DIRECTIONS =
Below is a listing; restate from it, character for character, the lines beginning at the line holding "index mcp: (1209, 818)" and ending at the line holding "pinky tip: (1155, 864)", both included.
──────────
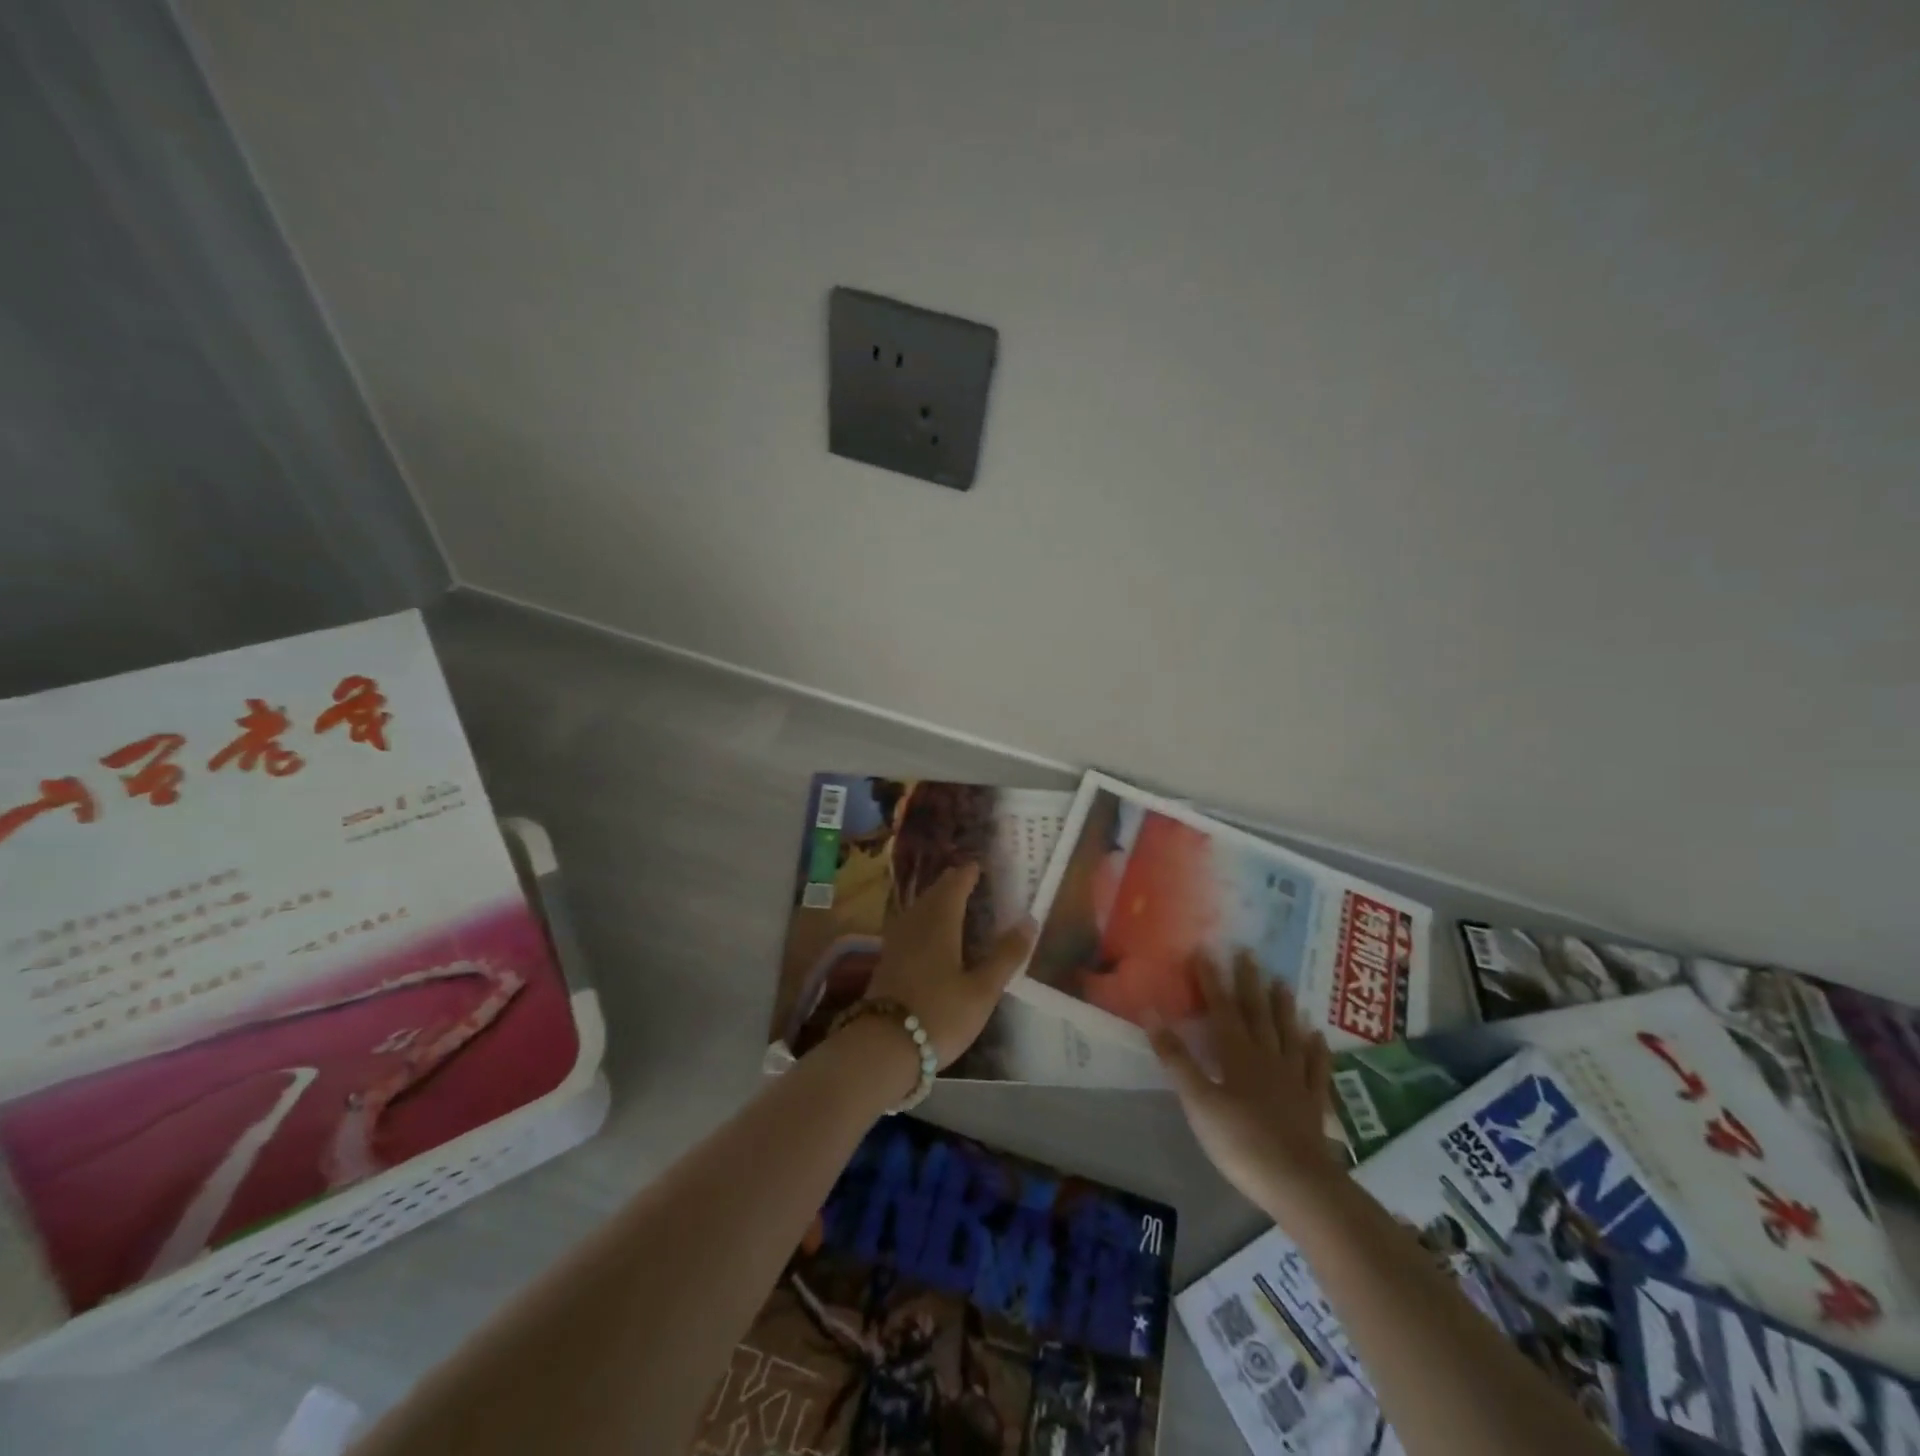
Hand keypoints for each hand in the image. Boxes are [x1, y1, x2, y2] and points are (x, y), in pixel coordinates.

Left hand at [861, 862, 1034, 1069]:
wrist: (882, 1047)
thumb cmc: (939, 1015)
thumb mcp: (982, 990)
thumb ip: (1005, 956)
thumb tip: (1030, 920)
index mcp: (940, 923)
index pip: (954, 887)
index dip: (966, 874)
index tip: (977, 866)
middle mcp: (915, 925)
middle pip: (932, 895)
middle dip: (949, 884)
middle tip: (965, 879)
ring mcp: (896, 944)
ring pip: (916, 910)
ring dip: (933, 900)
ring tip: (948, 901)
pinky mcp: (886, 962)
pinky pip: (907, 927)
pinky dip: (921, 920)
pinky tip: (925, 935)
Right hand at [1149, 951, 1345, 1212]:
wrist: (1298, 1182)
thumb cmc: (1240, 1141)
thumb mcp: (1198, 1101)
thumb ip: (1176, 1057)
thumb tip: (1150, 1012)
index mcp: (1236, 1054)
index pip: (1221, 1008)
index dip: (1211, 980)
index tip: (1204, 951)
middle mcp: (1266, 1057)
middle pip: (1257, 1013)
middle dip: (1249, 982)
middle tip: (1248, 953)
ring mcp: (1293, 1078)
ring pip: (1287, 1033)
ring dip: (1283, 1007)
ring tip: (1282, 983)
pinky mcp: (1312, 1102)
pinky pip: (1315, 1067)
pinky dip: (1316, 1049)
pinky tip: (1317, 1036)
──────────
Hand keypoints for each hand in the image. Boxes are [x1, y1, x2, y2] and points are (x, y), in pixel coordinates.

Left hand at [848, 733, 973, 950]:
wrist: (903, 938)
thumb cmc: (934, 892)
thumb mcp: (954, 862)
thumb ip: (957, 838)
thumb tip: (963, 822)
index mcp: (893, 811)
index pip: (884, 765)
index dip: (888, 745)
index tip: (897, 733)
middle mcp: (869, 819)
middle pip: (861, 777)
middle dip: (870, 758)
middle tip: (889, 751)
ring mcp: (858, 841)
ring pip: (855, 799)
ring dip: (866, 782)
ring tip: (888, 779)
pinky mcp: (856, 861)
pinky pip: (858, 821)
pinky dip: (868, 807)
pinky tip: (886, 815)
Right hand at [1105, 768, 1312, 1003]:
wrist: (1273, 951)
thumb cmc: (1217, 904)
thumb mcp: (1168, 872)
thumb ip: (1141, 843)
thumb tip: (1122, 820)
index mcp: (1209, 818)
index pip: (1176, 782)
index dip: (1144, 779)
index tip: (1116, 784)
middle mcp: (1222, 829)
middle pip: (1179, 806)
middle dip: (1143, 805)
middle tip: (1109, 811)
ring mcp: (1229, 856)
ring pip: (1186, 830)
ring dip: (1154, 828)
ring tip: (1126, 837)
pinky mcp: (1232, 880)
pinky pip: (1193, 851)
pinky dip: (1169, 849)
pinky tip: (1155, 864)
──────────
EXPECTED ANSWER =
index mcp: (1209, 818)
index pip: (1176, 782)
index dip: (1144, 779)
index tip: (1116, 784)
middle mcp: (1222, 829)
middle pip: (1179, 806)
middle dip: (1143, 805)
middle tip: (1109, 811)
ring mcp: (1229, 856)
ring pip: (1186, 830)
ring dip: (1154, 828)
ring tip: (1126, 837)
pinky mcp: (1232, 880)
pinky pip: (1193, 851)
pinky dip: (1169, 849)
pinky tip: (1155, 864)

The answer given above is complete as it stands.